Newark Township is a civil township of Gratiot County in the U.S. state of Michigan. The population was 1,112 at the 2020 census.

==Communities==
- The city of Ithaca is at the northeast corner of the township, but is administratively autonomous.
- Newark is an unincorporated community in the township at . A post office operated from August 1857 to May 1860 and again from December 1863 to April 1902.

==Geography==
According to the United States Census Bureau, the township has a total area of 34.4 sqmi, all land.

==Demographics==
As of the census of 2000, there were 1,149 people, 399 households, and 314 families residing in the township. The population density was 33.4 PD/sqmi. There were 420 housing units at an average density of 12.2 per square mile (4.7/km^{2}). The racial makeup of the township was 93.91% White, 0.35% African American, 0.35% Asian, 3.31% from other races, and 2.09% from two or more races. Hispanic or Latino of any race were 4.70% of the population.

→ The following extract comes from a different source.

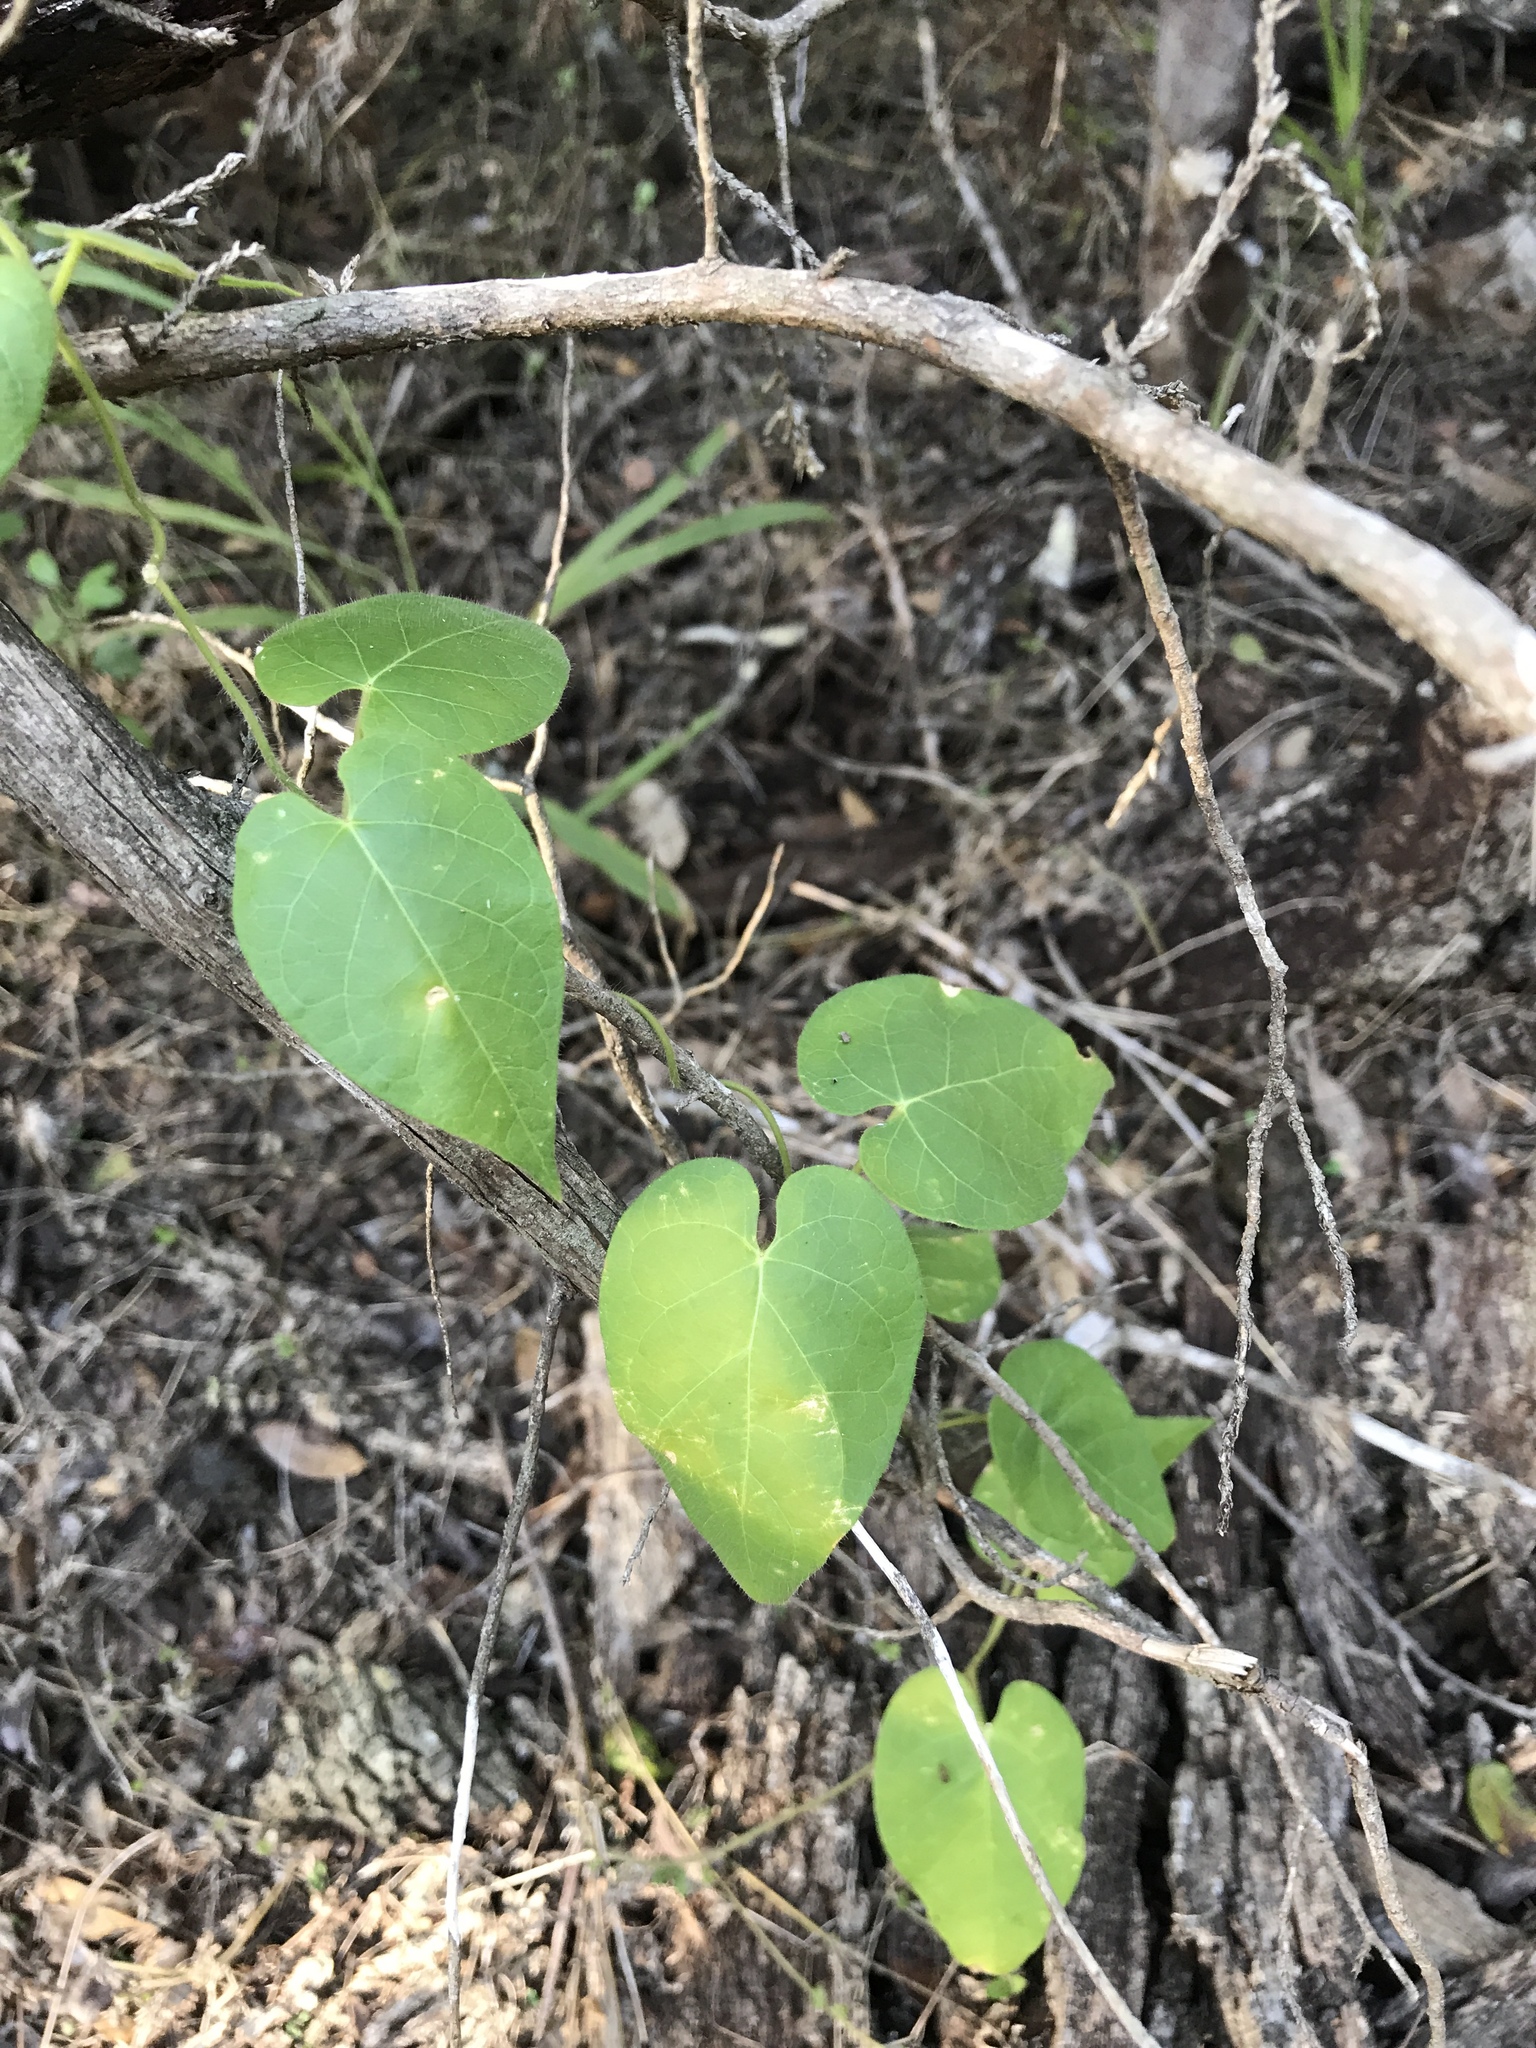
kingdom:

There were 399 households, out of which 36.1% had children under the age of 18 living with them, 67.9% were married couples living together, 6.0% had a female householder with no husband present, and 21.3% were non-families. 18.3% of all households were made up of individuals, and 7.5% had someone living alone who was 65 years of age or older. The average household size was 2.78 and the average family size was 3.12.

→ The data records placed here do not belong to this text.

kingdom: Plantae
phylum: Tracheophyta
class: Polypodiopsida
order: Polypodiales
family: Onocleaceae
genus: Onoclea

In the township the population was spread out, with 29.1% under the age of 18, 8.7% from 18 to 24, 26.2% from 25 to 44, 22.8% from 45 to 64, and 13.2% who were 65 years of age or older. The median age was 36 years. For every 100 females, there were 99.5 males. For every 100 females age 18 and over, there were 99.8 males.

The median income for a household in the township was $44,659, and the median income for a family was $49,722. Males had a median income of $33,333 versus $27,125 for females. The per capita income for the township was $17,269. About 1.9% of families and 3.2% of the population were below the poverty line, including 3.0% of those under age 18 and 7.8% of those age 65 or over.